Exercise prompt:
In the copy, keep the lines from the first line of the material below through the line containing "Figure 15. Main" exactly as they are, and include no pictures.

Available data:
###

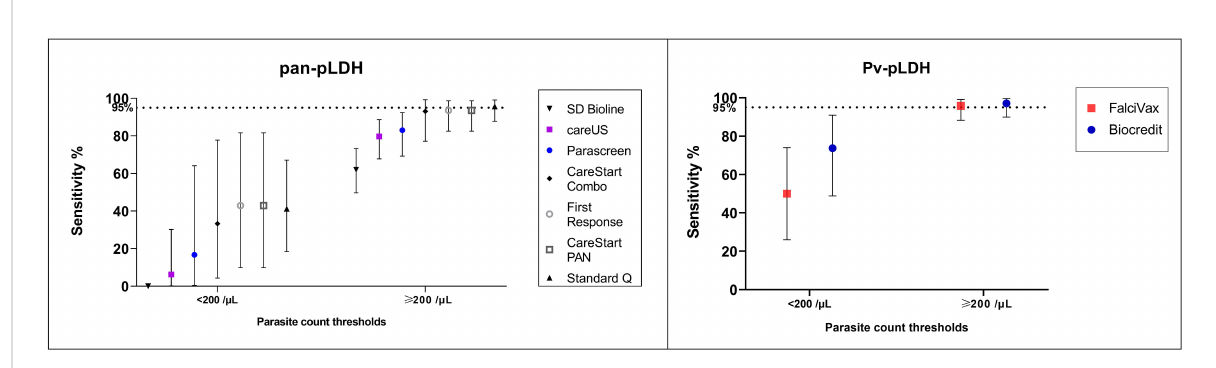
FIGURE 1 Sensitivity (and 95% con fi dence intervals) of (left) pan-pLDH and (right) Pv-LDH in detecting P. knowlesi for parasite count groups of <200/µL and ≥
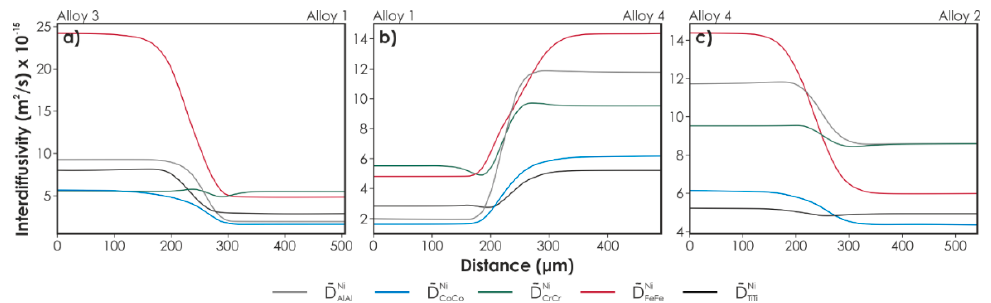
Figure 15. Main interdiffusivities evaluated by HitDIC software along the diffusion paths of the diffusion multiple (after [38]). Reprinted from Journal of Alloys and Compounds 791 (2019), On diffusion behaviors in face centered cubic phase of Al-Co-Cr-Fe-Ni-Ti high-entropy superalloys, 255–264, Copyright 2019, with permission from Elsevier.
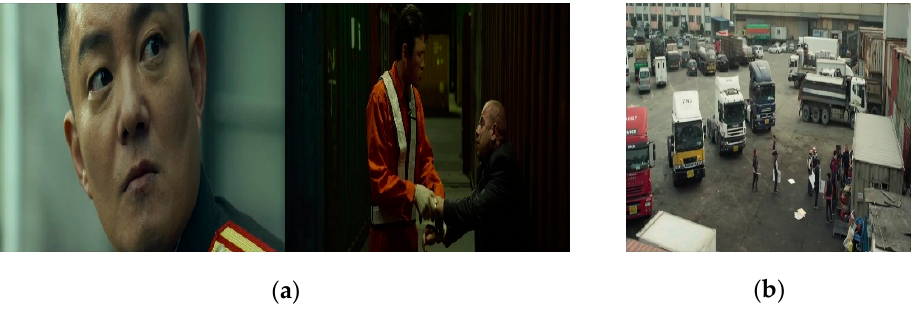
Figure 2. ( a ) Shots with faces; ( b ) a shot without a visible face.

###

Solution for this problem:
FIGURE 1 Sensitivity (and 95% con fi dence intervals) of (left) pan-pLDH and (right) Pv-LDH in detecting P. knowlesi for parasite count groups of <200/µL and ≥
Figure 15. Main interdiffusivities evaluated by HitDIC software along the diffusion paths of the diffusion multiple (after [38]). Reprinted from Journal of Alloys and Compounds 791 (2019), On diffusion behaviors in face centered cubic phase of Al-Co-Cr-Fe-Ni-Ti high-entropy superalloys, 255–264, Copyright 2019, with permission from Elsevier.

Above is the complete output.